**Your assignment**:
What is needed is an exact transcription of every entry below, with the pictures left out.

**Study material**:
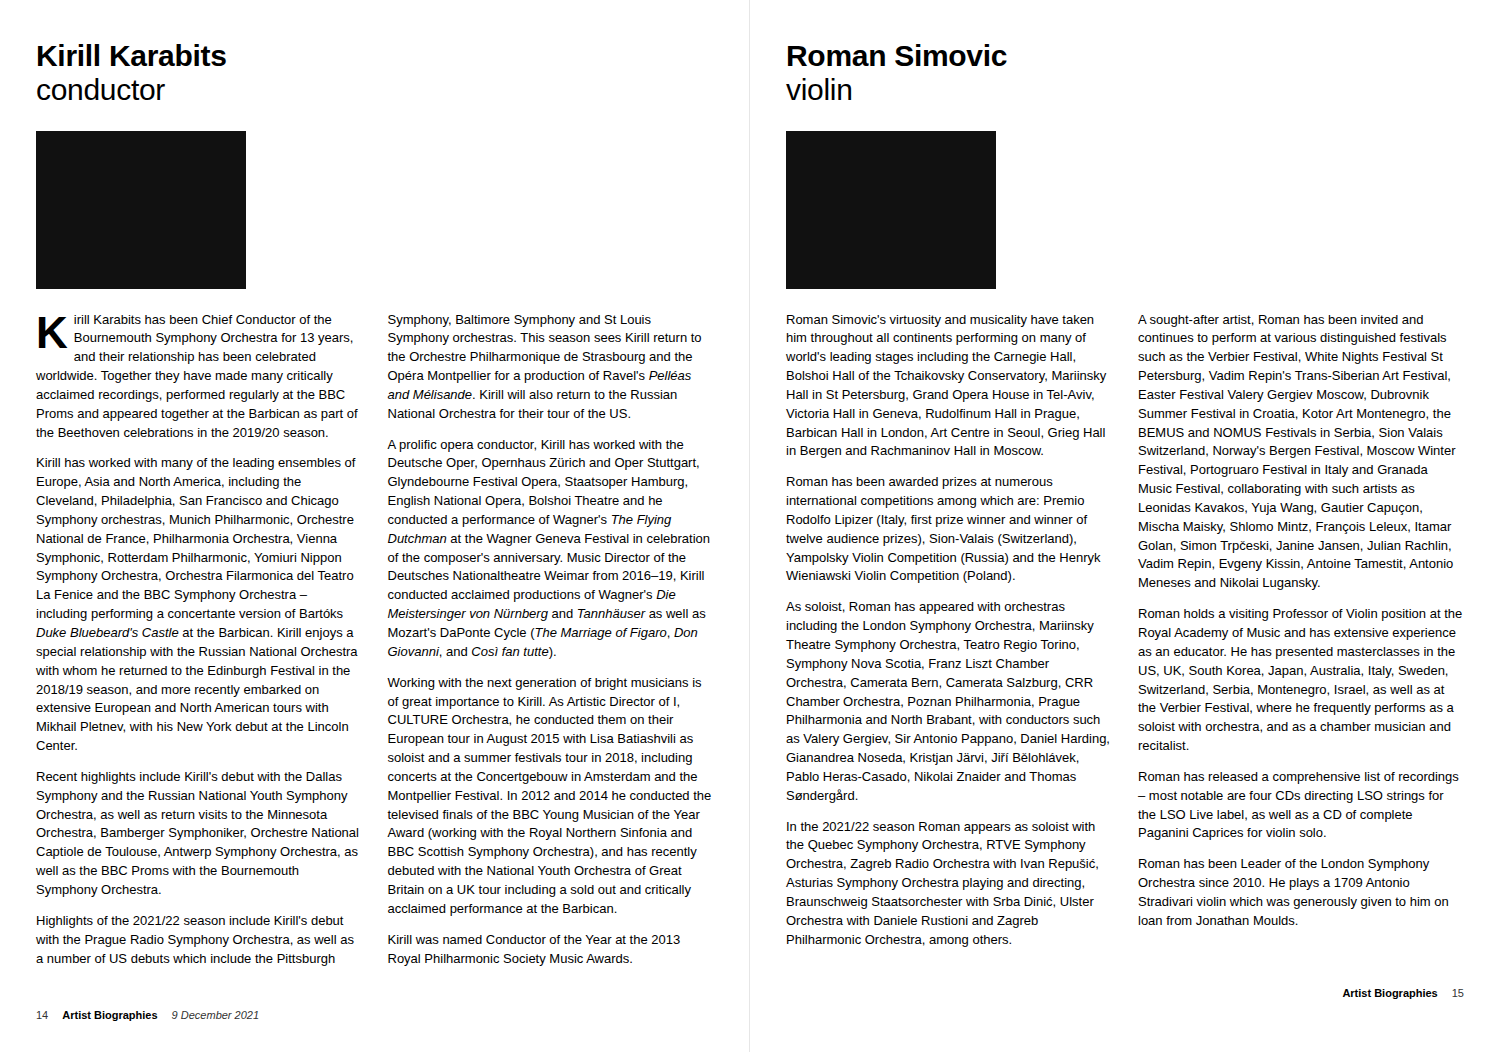Kirill Karabitsconductor
Kirill Karabits has been Chief Conductor of the Bournemouth Symphony Orchestra for 13 years, and their relationship has been celebrated worldwide. Together they have made many critically acclaimed recordings, performed regularly at the BBC Proms and appeared together at the Barbican as part of the Beethoven celebrations in the 2019/20 season.
Kirill has worked with many of the leading ensembles of Europe, Asia and North America, including the Cleveland, Philadelphia, San Francisco and Chicago Symphony orchestras, Munich Philharmonic, Orchestre National de France, Philharmonia Orchestra, Vienna Symphonic, Rotterdam Philharmonic, Yomiuri Nippon Symphony Orchestra, Orchestra Filarmonica del Teatro La Fenice and the BBC Symphony Orchestra – including performing a concertante version of Bartóks Duke Bluebeard's Castle at the Barbican. Kirill enjoys a special relationship with the Russian National Orchestra with whom he returned to the Edinburgh Festival in the 2018/19 season, and more recently embarked on extensive European and North American tours with Mikhail Pletnev, with his New York debut at the Lincoln Center.
Recent highlights include Kirill's debut with the Dallas Symphony and the Russian National Youth Symphony Orchestra, as well as return visits to the Minnesota Orchestra, Bamberger Symphoniker, Orchestre National Captiole de Toulouse, Antwerp Symphony Orchestra, as well as the BBC Proms with the Bournemouth Symphony Orchestra.
Highlights of the 2021/22 season include Kirill's debut with the Prague Radio Symphony Orchestra, as well as a number of US debuts which include the Pittsburgh Symphony, Baltimore Symphony and St Louis Symphony orchestras. This season sees Kirill return to the Orchestre Philharmonique de Strasbourg and the Opéra Montpellier for a production of Ravel's Pelléas and Mélisande. Kirill will also return to the Russian National Orchestra for their tour of the US.
A prolific opera conductor, Kirill has worked with the Deutsche Oper, Opernhaus Zürich and Oper Stuttgart, Glyndebourne Festival Opera, Staatsoper Hamburg, English National Opera, Bolshoi Theatre and he conducted a performance of Wagner's The Flying Dutchman at the Wagner Geneva Festival in celebration of the composer's anniversary. Music Director of the Deutsches Nationaltheatre Weimar from 2016–19, Kirill conducted acclaimed productions of Wagner's Die Meistersinger von Nürnberg and Tannhäuser as well as Mozart's DaPonte Cycle (The Marriage of Figaro, Don Giovanni, and Così fan tutte).
Working with the next generation of bright musicians is of great importance to Kirill. As Artistic Director of I, CULTURE Orchestra, he conducted them on their European tour in August 2015 with Lisa Batiashvili as soloist and a summer festivals tour in 2018, including concerts at the Concertgebouw in Amsterdam and the Montpellier Festival. In 2012 and 2014 he conducted the televised finals of the BBC Young Musician of the Year Award (working with the Royal Northern Sinfonia and BBC Scottish Symphony Orchestra), and has recently debuted with the National Youth Orchestra of Great Britain on a UK tour including a sold out and critically acclaimed performance at the Barbican.
Kirill was named Conductor of the Year at the 2013 Royal Philharmonic Society Music Awards.
14 Artist Biographies 9 December 2021
Roman Simovicviolin
Roman Simovic's virtuosity and musicality have taken him throughout all continents performing on many of world's leading stages including the Carnegie Hall, Bolshoi Hall of the Tchaikovsky Conservatory, Mariinsky Hall in St Petersburg, Grand Opera House in Tel-Aviv, Victoria Hall in Geneva, Rudolfinum Hall in Prague, Barbican Hall in London, Art Centre in Seoul, Grieg Hall in Bergen and Rachmaninov Hall in Moscow.
Roman has been awarded prizes at numerous international competitions among which are: Premio Rodolfo Lipizer (Italy, first prize winner and winner of twelve audience prizes), Sion-Valais (Switzerland), Yampolsky Violin Competition (Russia) and the Henryk Wieniawski Violin Competition (Poland).
As soloist, Roman has appeared with orchestras including the London Symphony Orchestra, Mariinsky Theatre Symphony Orchestra, Teatro Regio Torino, Symphony Nova Scotia, Franz Liszt Chamber Orchestra, Camerata Bern, Camerata Salzburg, CRR Chamber Orchestra, Poznan Philharmonia, Prague Philharmonia and North Brabant, with conductors such as Valery Gergiev, Sir Antonio Pappano, Daniel Harding, Gianandrea Noseda, Kristjan Järvi, Jiří Bělohlávek, Pablo Heras-Casado, Nikolai Znaider and Thomas Søndergård.
In the 2021/22 season Roman appears as soloist with the Quebec Symphony Orchestra, RTVE Symphony Orchestra, Zagreb Radio Orchestra with Ivan Repušić, Asturias Symphony Orchestra playing and directing, Braunschweig Staatsorchester with Srba Dinić, Ulster Orchestra with Daniele Rustioni and Zagreb Philharmonic Orchestra, among others.
A sought-after artist, Roman has been invited and continues to perform at various distinguished festivals such as the Verbier Festival, White Nights Festival St Petersburg, Vadim Repin's Trans-Siberian Art Festival, Easter Festival Valery Gergiev Moscow, Dubrovnik Summer Festival in Croatia, Kotor Art Montenegro, the BEMUS and NOMUS Festivals in Serbia, Sion Valais Switzerland, Norway's Bergen Festival, Moscow Winter Festival, Portogruaro Festival in Italy and Granada Music Festival, collaborating with such artists as Leonidas Kavakos, Yuja Wang, Gautier Capuçon, Mischa Maisky, Shlomo Mintz, François Leleux, Itamar Golan, Simon Trpčeski, Janine Jansen, Julian Rachlin, Vadim Repin, Evgeny Kissin, Antoine Tamestit, Antonio Meneses and Nikolai Lugansky.
Roman holds a visiting Professor of Violin position at the Royal Academy of Music and has extensive experience as an educator. He has presented masterclasses in the US, UK, South Korea, Japan, Australia, Italy, Sweden, Switzerland, Serbia, Montenegro, Israel, as well as at the Verbier Festival, where he frequently performs as a soloist with orchestra, and as a chamber musician and recitalist.
Roman has released a comprehensive list of recordings – most notable are four CDs directing LSO strings for the LSO Live label, as well as a CD of complete Paganini Caprices for violin solo.
Roman has been Leader of the London Symphony Orchestra since 2010. He plays a 1709 Antonio Stradivari violin which was generously given to him on loan from Jonathan Moulds.
Artist Biographies 15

**Task answer**:
Kirill Karabitsconductor
Kirill Karabits has been Chief Conductor of the Bournemouth Symphony Orchestra for 13 years, and their relationship has been celebrated worldwide. Together they have made many critically acclaimed recordings, performed regularly at the BBC Proms and appeared together at the Barbican as part of the Beethoven celebrations in the 2019/20 season.
Kirill has worked with many of the leading ensembles of Europe, Asia and North America, including the Cleveland, Philadelphia, San Francisco and Chicago Symphony orchestras, Munich Philharmonic, Orchestre National de France, Philharmonia Orchestra, Vienna Symphonic, Rotterdam Philharmonic, Yomiuri Nippon Symphony Orchestra, Orchestra Filarmonica del Teatro La Fenice and the BBC Symphony Orchestra – including performing a concertante version of Bartóks Duke Bluebeard's Castle at the Barbican. Kirill enjoys a special relationship with the Russian National Orchestra with whom he returned to the Edinburgh Festival in the 2018/19 season, and more recently embarked on extensive European and North American tours with Mikhail Pletnev, with his New York debut at the Lincoln Center.
Recent highlights include Kirill's debut with the Dallas Symphony and the Russian National Youth Symphony Orchestra, as well as return visits to the Minnesota Orchestra, Bamberger Symphoniker, Orchestre National Captiole de Toulouse, Antwerp Symphony Orchestra, as well as the BBC Proms with the Bournemouth Symphony Orchestra.
Highlights of the 2021/22 season include Kirill's debut with the Prague Radio Symphony Orchestra, as well as a number of US debuts which include the Pittsburgh Symphony, Baltimore Symphony and St Louis Symphony orchestras. This season sees Kirill return to the Orchestre Philharmonique de Strasbourg and the Opéra Montpellier for a production of Ravel's Pelléas and Mélisande. Kirill will also return to the Russian National Orchestra for their tour of the US.
A prolific opera conductor, Kirill has worked with the Deutsche Oper, Opernhaus Zürich and Oper Stuttgart, Glyndebourne Festival Opera, Staatsoper Hamburg, English National Opera, Bolshoi Theatre and he conducted a performance of Wagner's The Flying Dutchman at the Wagner Geneva Festival in celebration of the composer's anniversary. Music Director of the Deutsches Nationaltheatre Weimar from 2016–19, Kirill conducted acclaimed productions of Wagner's Die Meistersinger von Nürnberg and Tannhäuser as well as Mozart's DaPonte Cycle (The Marriage of Figaro, Don Giovanni, and Così fan tutte).
Working with the next generation of bright musicians is of great importance to Kirill. As Artistic Director of I, CULTURE Orchestra, he conducted them on their European tour in August 2015 with Lisa Batiashvili as soloist and a summer festivals tour in 2018, including concerts at the Concertgebouw in Amsterdam and the Montpellier Festival. In 2012 and 2014 he conducted the televised finals of the BBC Young Musician of the Year Award (working with the Royal Northern Sinfonia and BBC Scottish Symphony Orchestra), and has recently debuted with the National Youth Orchestra of Great Britain on a UK tour including a sold out and critically acclaimed performance at the Barbican.
Kirill was named Conductor of the Year at the 2013 Royal Philharmonic Society Music Awards.
14 Artist Biographies 9 December 2021
Roman Simovicviolin
Roman Simovic's virtuosity and musicality have taken him throughout all continents performing on many of world's leading stages including the Carnegie Hall, Bolshoi Hall of the Tchaikovsky Conservatory, Mariinsky Hall in St Petersburg, Grand Opera House in Tel-Aviv, Victoria Hall in Geneva, Rudolfinum Hall in Prague, Barbican Hall in London, Art Centre in Seoul, Grieg Hall in Bergen and Rachmaninov Hall in Moscow.
Roman has been awarded prizes at numerous international competitions among which are: Premio Rodolfo Lipizer (Italy, first prize winner and winner of twelve audience prizes), Sion-Valais (Switzerland), Yampolsky Violin Competition (Russia) and the Henryk Wieniawski Violin Competition (Poland).
As soloist, Roman has appeared with orchestras including the London Symphony Orchestra, Mariinsky Theatre Symphony Orchestra, Teatro Regio Torino, Symphony Nova Scotia, Franz Liszt Chamber Orchestra, Camerata Bern, Camerata Salzburg, CRR Chamber Orchestra, Poznan Philharmonia, Prague Philharmonia and North Brabant, with conductors such as Valery Gergiev, Sir Antonio Pappano, Daniel Harding, Gianandrea Noseda, Kristjan Järvi, Jiří Bělohlávek, Pablo Heras-Casado, Nikolai Znaider and Thomas Søndergård.
In the 2021/22 season Roman appears as soloist with the Quebec Symphony Orchestra, RTVE Symphony Orchestra, Zagreb Radio Orchestra with Ivan Repušić, Asturias Symphony Orchestra playing and directing, Braunschweig Staatsorchester with Srba Dinić, Ulster Orchestra with Daniele Rustioni and Zagreb Philharmonic Orchestra, among others.
A sought-after artist, Roman has been invited and continues to perform at various distinguished festivals such as the Verbier Festival, White Nights Festival St Petersburg, Vadim Repin's Trans-Siberian Art Festival, Easter Festival Valery Gergiev Moscow, Dubrovnik Summer Festival in Croatia, Kotor Art Montenegro, the BEMUS and NOMUS Festivals in Serbia, Sion Valais Switzerland, Norway's Bergen Festival, Moscow Winter Festival, Portogruaro Festival in Italy and Granada Music Festival, collaborating with such artists as Leonidas Kavakos, Yuja Wang, Gautier Capuçon, Mischa Maisky, Shlomo Mintz, François Leleux, Itamar Golan, Simon Trpčeski, Janine Jansen, Julian Rachlin, Vadim Repin, Evgeny Kissin, Antoine Tamestit, Antonio Meneses and Nikolai Lugansky.
Roman holds a visiting Professor of Violin position at the Royal Academy of Music and has extensive experience as an educator. He has presented masterclasses in the US, UK, South Korea, Japan, Australia, Italy, Sweden, Switzerland, Serbia, Montenegro, Israel, as well as at the Verbier Festival, where he frequently performs as a soloist with orchestra, and as a chamber musician and recitalist.
Roman has released a comprehensive list of recordings – most notable are four CDs directing LSO strings for the LSO Live label, as well as a CD of complete Paganini Caprices for violin solo.
Roman has been Leader of the London Symphony Orchestra since 2010. He plays a 1709 Antonio Stradivari violin which was generously given to him on loan from Jonathan Moulds.
Artist Biographies 15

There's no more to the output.